STUDY MATERIAL START

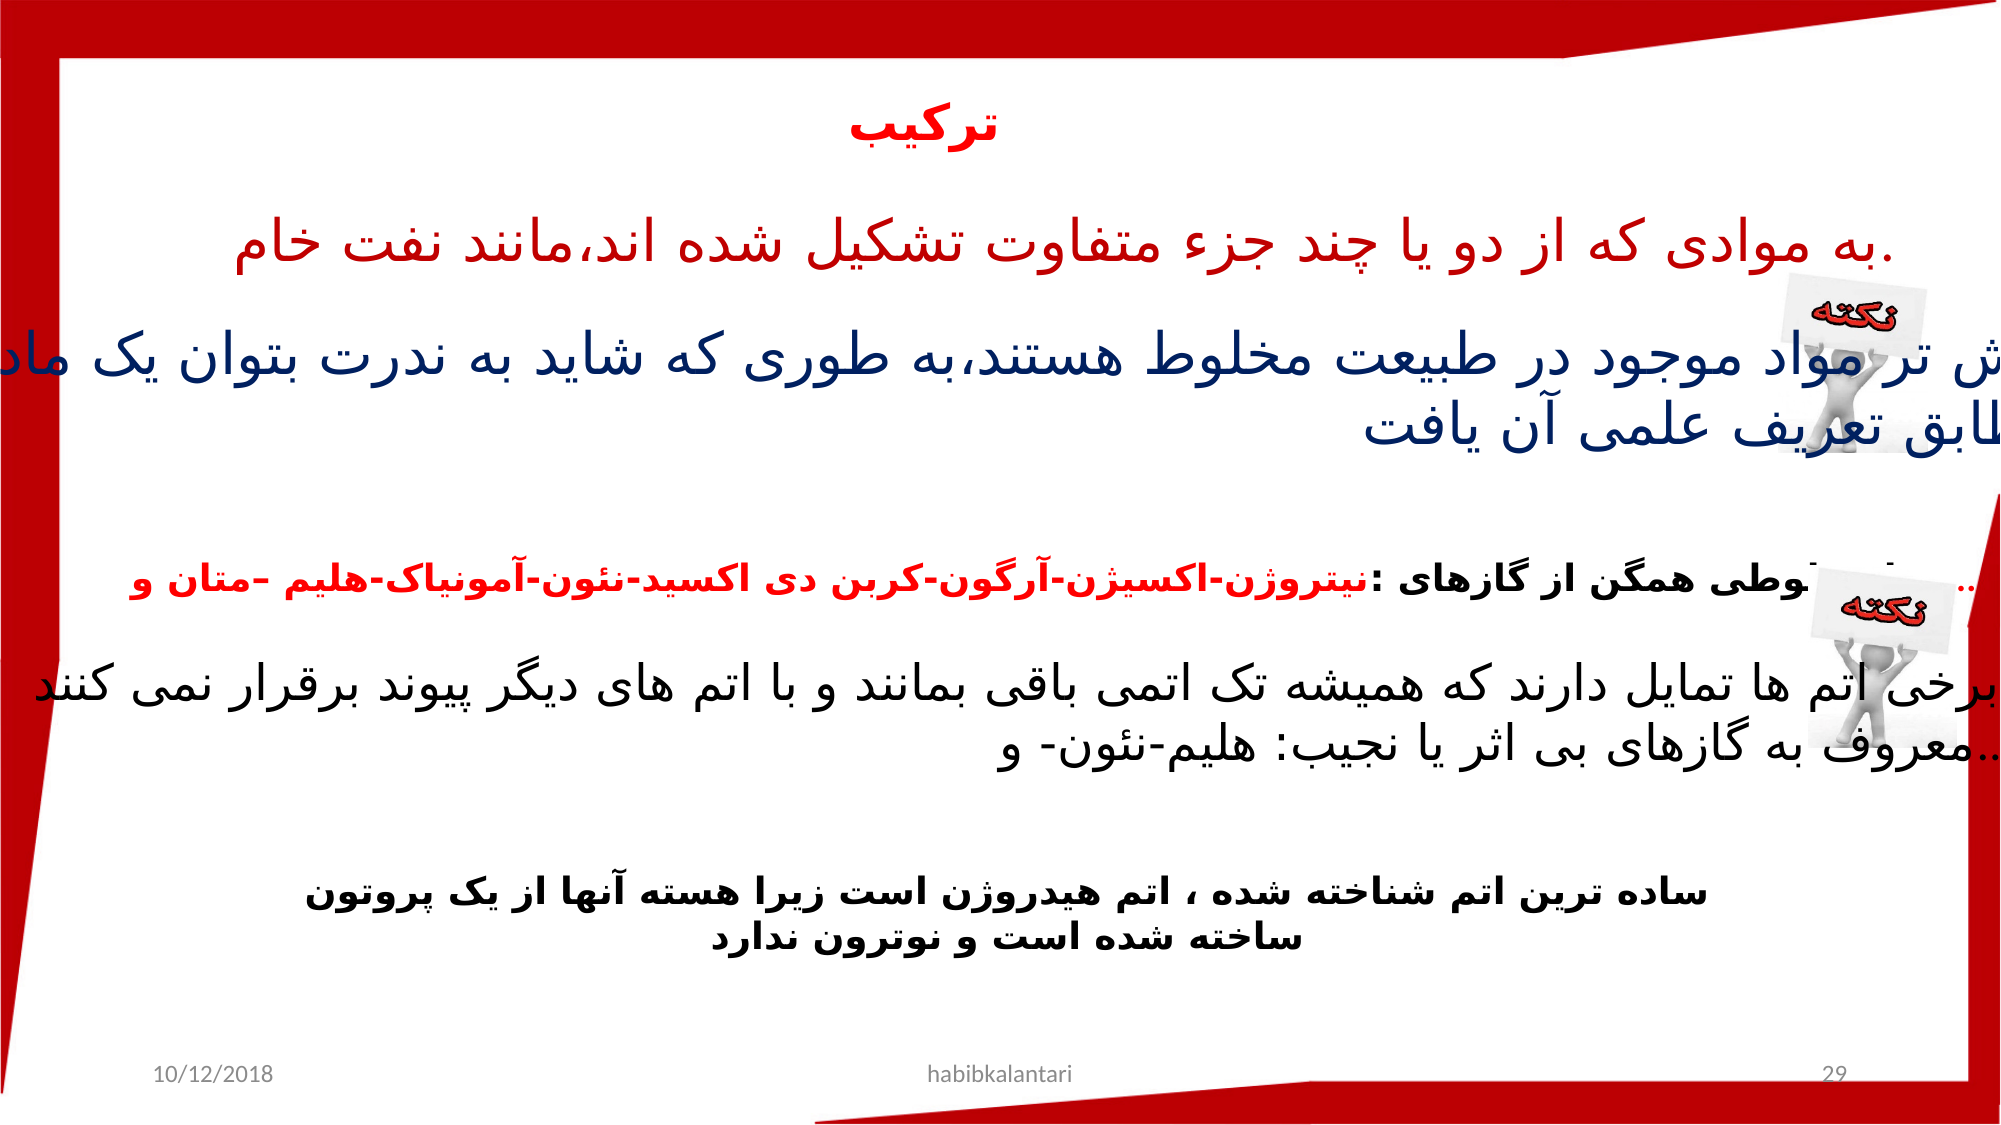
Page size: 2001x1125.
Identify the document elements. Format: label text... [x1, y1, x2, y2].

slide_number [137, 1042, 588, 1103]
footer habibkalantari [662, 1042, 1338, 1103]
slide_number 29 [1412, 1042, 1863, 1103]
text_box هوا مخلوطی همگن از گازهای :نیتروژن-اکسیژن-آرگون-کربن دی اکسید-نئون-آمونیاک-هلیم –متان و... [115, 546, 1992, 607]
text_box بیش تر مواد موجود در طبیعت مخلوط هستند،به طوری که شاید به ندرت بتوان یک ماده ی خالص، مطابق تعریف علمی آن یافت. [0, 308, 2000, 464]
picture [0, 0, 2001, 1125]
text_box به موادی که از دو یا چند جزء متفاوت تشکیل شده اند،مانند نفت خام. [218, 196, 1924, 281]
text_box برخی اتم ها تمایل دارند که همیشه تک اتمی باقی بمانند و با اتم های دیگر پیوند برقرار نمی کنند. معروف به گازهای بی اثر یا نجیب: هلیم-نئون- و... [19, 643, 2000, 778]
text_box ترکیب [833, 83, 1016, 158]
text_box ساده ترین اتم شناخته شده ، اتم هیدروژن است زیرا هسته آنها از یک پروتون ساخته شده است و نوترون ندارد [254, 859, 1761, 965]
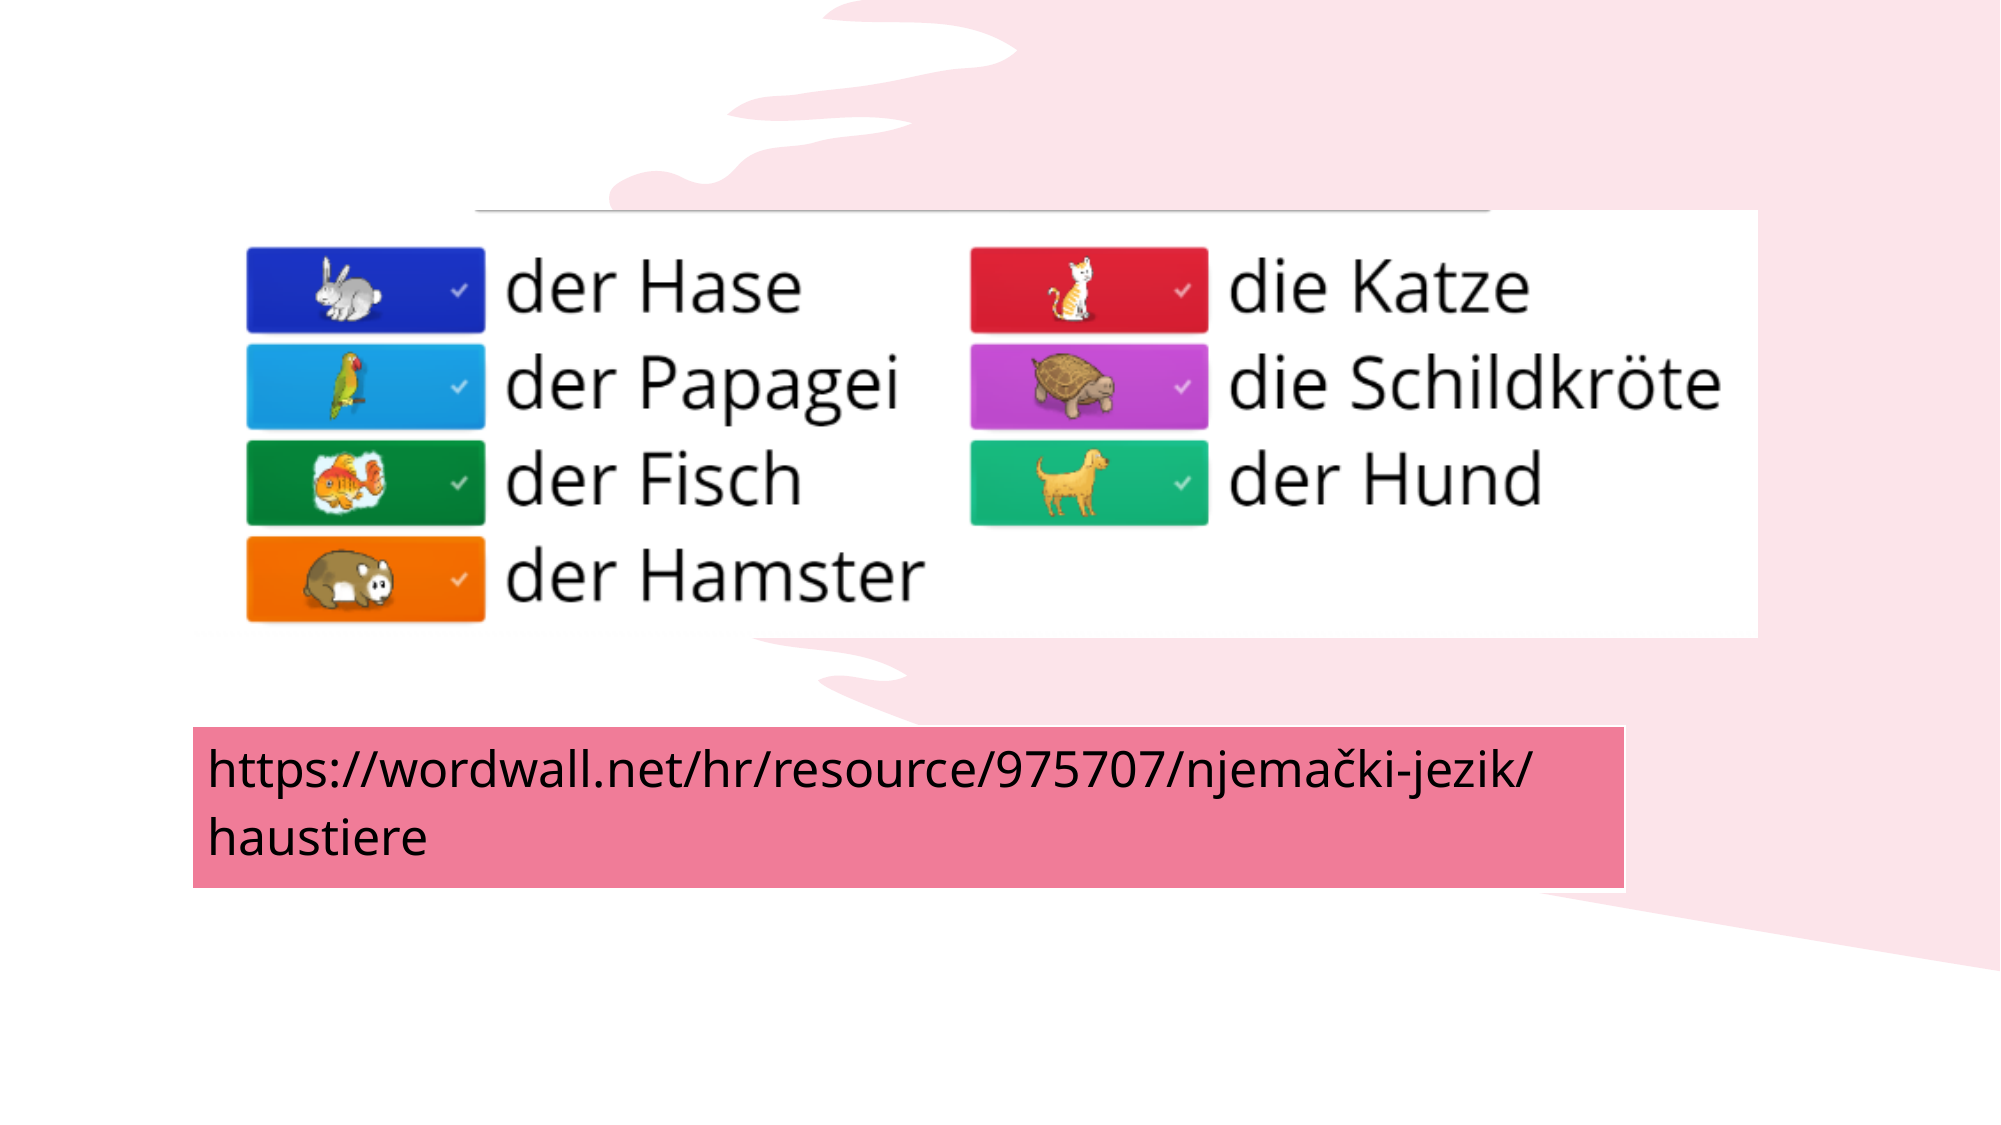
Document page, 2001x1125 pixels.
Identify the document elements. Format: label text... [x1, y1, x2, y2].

STUDY MATERIAL END
STUDY MATERIAL START

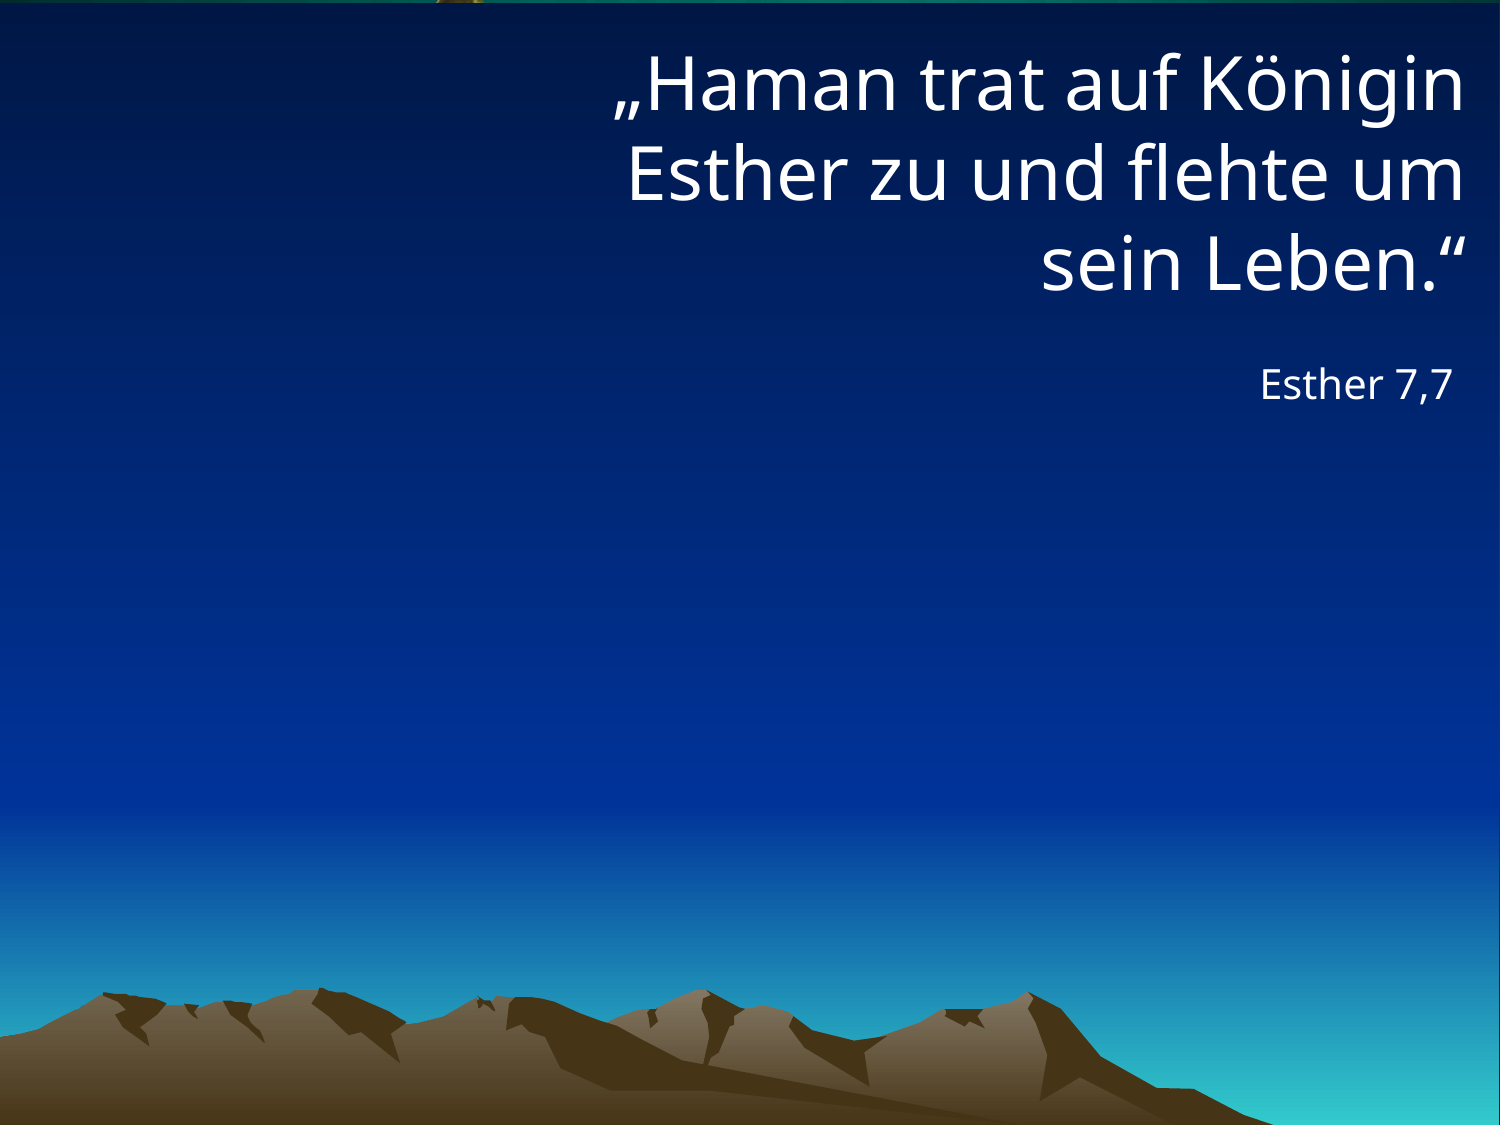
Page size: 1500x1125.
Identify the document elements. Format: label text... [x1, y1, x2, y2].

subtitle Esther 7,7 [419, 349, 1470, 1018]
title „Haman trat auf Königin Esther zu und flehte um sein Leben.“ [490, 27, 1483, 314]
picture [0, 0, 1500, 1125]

STUDY MATERIAL END
STUDY MATERIAL START

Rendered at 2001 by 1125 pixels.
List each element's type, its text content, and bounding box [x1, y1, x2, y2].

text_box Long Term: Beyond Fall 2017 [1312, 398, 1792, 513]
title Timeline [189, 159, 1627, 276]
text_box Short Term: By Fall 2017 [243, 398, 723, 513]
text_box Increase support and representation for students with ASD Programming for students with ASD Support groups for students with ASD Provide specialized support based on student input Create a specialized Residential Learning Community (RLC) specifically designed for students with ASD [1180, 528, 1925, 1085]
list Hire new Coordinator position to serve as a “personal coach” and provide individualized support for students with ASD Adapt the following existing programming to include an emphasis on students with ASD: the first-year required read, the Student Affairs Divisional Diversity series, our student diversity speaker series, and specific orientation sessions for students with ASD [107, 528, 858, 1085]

STUDY MATERIAL END

JOB -
Across all the records above, how many lines hold the word "pixels"? Answer with only that number.

REPLY TO THE EXERCISE -
2